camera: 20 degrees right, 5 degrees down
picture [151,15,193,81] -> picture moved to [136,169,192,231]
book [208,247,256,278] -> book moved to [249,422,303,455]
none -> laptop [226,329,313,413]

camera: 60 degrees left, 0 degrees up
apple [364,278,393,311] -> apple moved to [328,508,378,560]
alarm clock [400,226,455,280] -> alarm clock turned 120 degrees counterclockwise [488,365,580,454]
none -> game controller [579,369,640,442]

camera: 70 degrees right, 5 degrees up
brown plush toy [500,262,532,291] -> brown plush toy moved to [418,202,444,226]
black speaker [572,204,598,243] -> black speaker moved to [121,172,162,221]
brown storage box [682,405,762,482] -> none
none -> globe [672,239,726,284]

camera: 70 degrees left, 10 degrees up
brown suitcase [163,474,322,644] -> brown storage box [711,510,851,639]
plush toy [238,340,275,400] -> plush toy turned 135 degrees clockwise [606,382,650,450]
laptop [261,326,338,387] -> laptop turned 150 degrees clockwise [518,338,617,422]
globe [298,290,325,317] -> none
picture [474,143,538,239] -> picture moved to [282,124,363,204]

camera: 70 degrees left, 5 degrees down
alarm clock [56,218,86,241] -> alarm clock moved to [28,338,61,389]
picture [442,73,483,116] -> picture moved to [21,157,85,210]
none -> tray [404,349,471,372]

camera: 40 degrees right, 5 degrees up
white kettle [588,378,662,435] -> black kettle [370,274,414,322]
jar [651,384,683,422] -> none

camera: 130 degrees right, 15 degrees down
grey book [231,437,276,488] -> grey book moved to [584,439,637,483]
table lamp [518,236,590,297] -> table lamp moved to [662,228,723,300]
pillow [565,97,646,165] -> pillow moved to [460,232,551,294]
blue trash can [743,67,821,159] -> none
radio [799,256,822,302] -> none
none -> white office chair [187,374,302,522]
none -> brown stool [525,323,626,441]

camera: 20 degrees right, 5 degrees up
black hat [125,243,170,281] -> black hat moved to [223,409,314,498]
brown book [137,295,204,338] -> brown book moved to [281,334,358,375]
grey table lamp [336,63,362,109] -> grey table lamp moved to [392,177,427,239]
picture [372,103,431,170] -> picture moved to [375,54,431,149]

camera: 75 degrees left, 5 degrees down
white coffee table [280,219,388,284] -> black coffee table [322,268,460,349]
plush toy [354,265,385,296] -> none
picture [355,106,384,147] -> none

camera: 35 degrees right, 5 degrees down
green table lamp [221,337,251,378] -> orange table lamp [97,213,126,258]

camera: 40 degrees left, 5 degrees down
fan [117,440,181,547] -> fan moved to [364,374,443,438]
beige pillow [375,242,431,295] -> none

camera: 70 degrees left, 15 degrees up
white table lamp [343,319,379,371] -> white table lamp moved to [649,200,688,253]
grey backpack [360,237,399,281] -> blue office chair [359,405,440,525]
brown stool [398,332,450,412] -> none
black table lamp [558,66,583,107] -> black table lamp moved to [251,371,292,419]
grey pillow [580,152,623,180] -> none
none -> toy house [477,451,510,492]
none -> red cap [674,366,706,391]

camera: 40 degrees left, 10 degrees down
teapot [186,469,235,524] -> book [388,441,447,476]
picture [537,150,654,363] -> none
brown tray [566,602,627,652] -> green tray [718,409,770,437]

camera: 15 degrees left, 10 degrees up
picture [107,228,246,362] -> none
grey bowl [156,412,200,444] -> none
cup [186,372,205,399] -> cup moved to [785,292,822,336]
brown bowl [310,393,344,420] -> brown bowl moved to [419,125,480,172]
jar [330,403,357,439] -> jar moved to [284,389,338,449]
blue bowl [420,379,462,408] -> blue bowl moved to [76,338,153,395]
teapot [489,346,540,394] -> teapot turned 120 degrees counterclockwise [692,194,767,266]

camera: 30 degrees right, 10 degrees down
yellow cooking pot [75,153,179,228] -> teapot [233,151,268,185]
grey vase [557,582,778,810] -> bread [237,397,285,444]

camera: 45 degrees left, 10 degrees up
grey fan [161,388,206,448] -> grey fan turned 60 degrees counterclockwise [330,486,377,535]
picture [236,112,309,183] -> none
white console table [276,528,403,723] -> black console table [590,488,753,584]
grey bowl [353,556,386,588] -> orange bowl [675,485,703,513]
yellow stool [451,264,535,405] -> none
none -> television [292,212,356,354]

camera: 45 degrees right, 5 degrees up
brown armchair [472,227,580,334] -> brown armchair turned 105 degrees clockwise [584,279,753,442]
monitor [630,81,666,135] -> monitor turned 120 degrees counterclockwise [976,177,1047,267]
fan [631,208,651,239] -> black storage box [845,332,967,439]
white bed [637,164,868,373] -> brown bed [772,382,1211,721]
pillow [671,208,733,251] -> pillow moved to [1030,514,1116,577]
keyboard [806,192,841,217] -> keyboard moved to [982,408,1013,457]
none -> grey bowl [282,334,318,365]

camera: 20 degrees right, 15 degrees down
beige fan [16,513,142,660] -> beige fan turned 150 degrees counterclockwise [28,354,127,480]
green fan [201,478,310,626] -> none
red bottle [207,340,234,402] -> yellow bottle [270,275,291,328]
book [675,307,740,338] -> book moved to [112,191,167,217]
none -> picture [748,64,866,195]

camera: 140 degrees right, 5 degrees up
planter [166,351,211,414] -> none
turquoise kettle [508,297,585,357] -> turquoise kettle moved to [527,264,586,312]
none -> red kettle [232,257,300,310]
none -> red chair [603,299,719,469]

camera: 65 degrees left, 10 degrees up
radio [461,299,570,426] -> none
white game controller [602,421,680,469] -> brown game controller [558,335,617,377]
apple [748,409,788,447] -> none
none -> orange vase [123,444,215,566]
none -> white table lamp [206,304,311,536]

## [Task requirements]
With no alteration of any kind, give the data again in full.

## [Solution to this task]
camera: 20 degrees right, 5 degrees down
picture [151,15,193,81] -> picture moved to [136,169,192,231]
book [208,247,256,278] -> book moved to [249,422,303,455]
none -> laptop [226,329,313,413]

camera: 60 degrees left, 0 degrees up
apple [364,278,393,311] -> apple moved to [328,508,378,560]
alarm clock [400,226,455,280] -> alarm clock turned 120 degrees counterclockwise [488,365,580,454]
none -> game controller [579,369,640,442]

camera: 70 degrees right, 5 degrees up
brown plush toy [500,262,532,291] -> brown plush toy moved to [418,202,444,226]
black speaker [572,204,598,243] -> black speaker moved to [121,172,162,221]
brown storage box [682,405,762,482] -> none
none -> globe [672,239,726,284]

camera: 70 degrees left, 10 degrees up
brown suitcase [163,474,322,644] -> brown storage box [711,510,851,639]
plush toy [238,340,275,400] -> plush toy turned 135 degrees clockwise [606,382,650,450]
laptop [261,326,338,387] -> laptop turned 150 degrees clockwise [518,338,617,422]
globe [298,290,325,317] -> none
picture [474,143,538,239] -> picture moved to [282,124,363,204]

camera: 70 degrees left, 5 degrees down
alarm clock [56,218,86,241] -> alarm clock moved to [28,338,61,389]
picture [442,73,483,116] -> picture moved to [21,157,85,210]
none -> tray [404,349,471,372]

camera: 40 degrees right, 5 degrees up
white kettle [588,378,662,435] -> black kettle [370,274,414,322]
jar [651,384,683,422] -> none

camera: 130 degrees right, 15 degrees down
grey book [231,437,276,488] -> grey book moved to [584,439,637,483]
table lamp [518,236,590,297] -> table lamp moved to [662,228,723,300]
pillow [565,97,646,165] -> pillow moved to [460,232,551,294]
blue trash can [743,67,821,159] -> none
radio [799,256,822,302] -> none
none -> white office chair [187,374,302,522]
none -> brown stool [525,323,626,441]

camera: 20 degrees right, 5 degrees up
black hat [125,243,170,281] -> black hat moved to [223,409,314,498]
brown book [137,295,204,338] -> brown book moved to [281,334,358,375]
grey table lamp [336,63,362,109] -> grey table lamp moved to [392,177,427,239]
picture [372,103,431,170] -> picture moved to [375,54,431,149]

camera: 75 degrees left, 5 degrees down
white coffee table [280,219,388,284] -> black coffee table [322,268,460,349]
plush toy [354,265,385,296] -> none
picture [355,106,384,147] -> none

camera: 35 degrees right, 5 degrees down
green table lamp [221,337,251,378] -> orange table lamp [97,213,126,258]

camera: 40 degrees left, 5 degrees down
fan [117,440,181,547] -> fan moved to [364,374,443,438]
beige pillow [375,242,431,295] -> none

camera: 70 degrees left, 15 degrees up
white table lamp [343,319,379,371] -> white table lamp moved to [649,200,688,253]
grey backpack [360,237,399,281] -> blue office chair [359,405,440,525]
brown stool [398,332,450,412] -> none
black table lamp [558,66,583,107] -> black table lamp moved to [251,371,292,419]
grey pillow [580,152,623,180] -> none
none -> toy house [477,451,510,492]
none -> red cap [674,366,706,391]

camera: 40 degrees left, 10 degrees down
teapot [186,469,235,524] -> book [388,441,447,476]
picture [537,150,654,363] -> none
brown tray [566,602,627,652] -> green tray [718,409,770,437]

camera: 15 degrees left, 10 degrees up
picture [107,228,246,362] -> none
grey bowl [156,412,200,444] -> none
cup [186,372,205,399] -> cup moved to [785,292,822,336]
brown bowl [310,393,344,420] -> brown bowl moved to [419,125,480,172]
jar [330,403,357,439] -> jar moved to [284,389,338,449]
blue bowl [420,379,462,408] -> blue bowl moved to [76,338,153,395]
teapot [489,346,540,394] -> teapot turned 120 degrees counterclockwise [692,194,767,266]

camera: 30 degrees right, 10 degrees down
yellow cooking pot [75,153,179,228] -> teapot [233,151,268,185]
grey vase [557,582,778,810] -> bread [237,397,285,444]

camera: 45 degrees left, 10 degrees up
grey fan [161,388,206,448] -> grey fan turned 60 degrees counterclockwise [330,486,377,535]
picture [236,112,309,183] -> none
white console table [276,528,403,723] -> black console table [590,488,753,584]
grey bowl [353,556,386,588] -> orange bowl [675,485,703,513]
yellow stool [451,264,535,405] -> none
none -> television [292,212,356,354]

camera: 45 degrees right, 5 degrees up
brown armchair [472,227,580,334] -> brown armchair turned 105 degrees clockwise [584,279,753,442]
monitor [630,81,666,135] -> monitor turned 120 degrees counterclockwise [976,177,1047,267]
fan [631,208,651,239] -> black storage box [845,332,967,439]
white bed [637,164,868,373] -> brown bed [772,382,1211,721]
pillow [671,208,733,251] -> pillow moved to [1030,514,1116,577]
keyboard [806,192,841,217] -> keyboard moved to [982,408,1013,457]
none -> grey bowl [282,334,318,365]

camera: 20 degrees right, 15 degrees down
beige fan [16,513,142,660] -> beige fan turned 150 degrees counterclockwise [28,354,127,480]
green fan [201,478,310,626] -> none
red bottle [207,340,234,402] -> yellow bottle [270,275,291,328]
book [675,307,740,338] -> book moved to [112,191,167,217]
none -> picture [748,64,866,195]

camera: 140 degrees right, 5 degrees up
planter [166,351,211,414] -> none
turquoise kettle [508,297,585,357] -> turquoise kettle moved to [527,264,586,312]
none -> red kettle [232,257,300,310]
none -> red chair [603,299,719,469]

camera: 65 degrees left, 10 degrees up
radio [461,299,570,426] -> none
white game controller [602,421,680,469] -> brown game controller [558,335,617,377]
apple [748,409,788,447] -> none
none -> orange vase [123,444,215,566]
none -> white table lamp [206,304,311,536]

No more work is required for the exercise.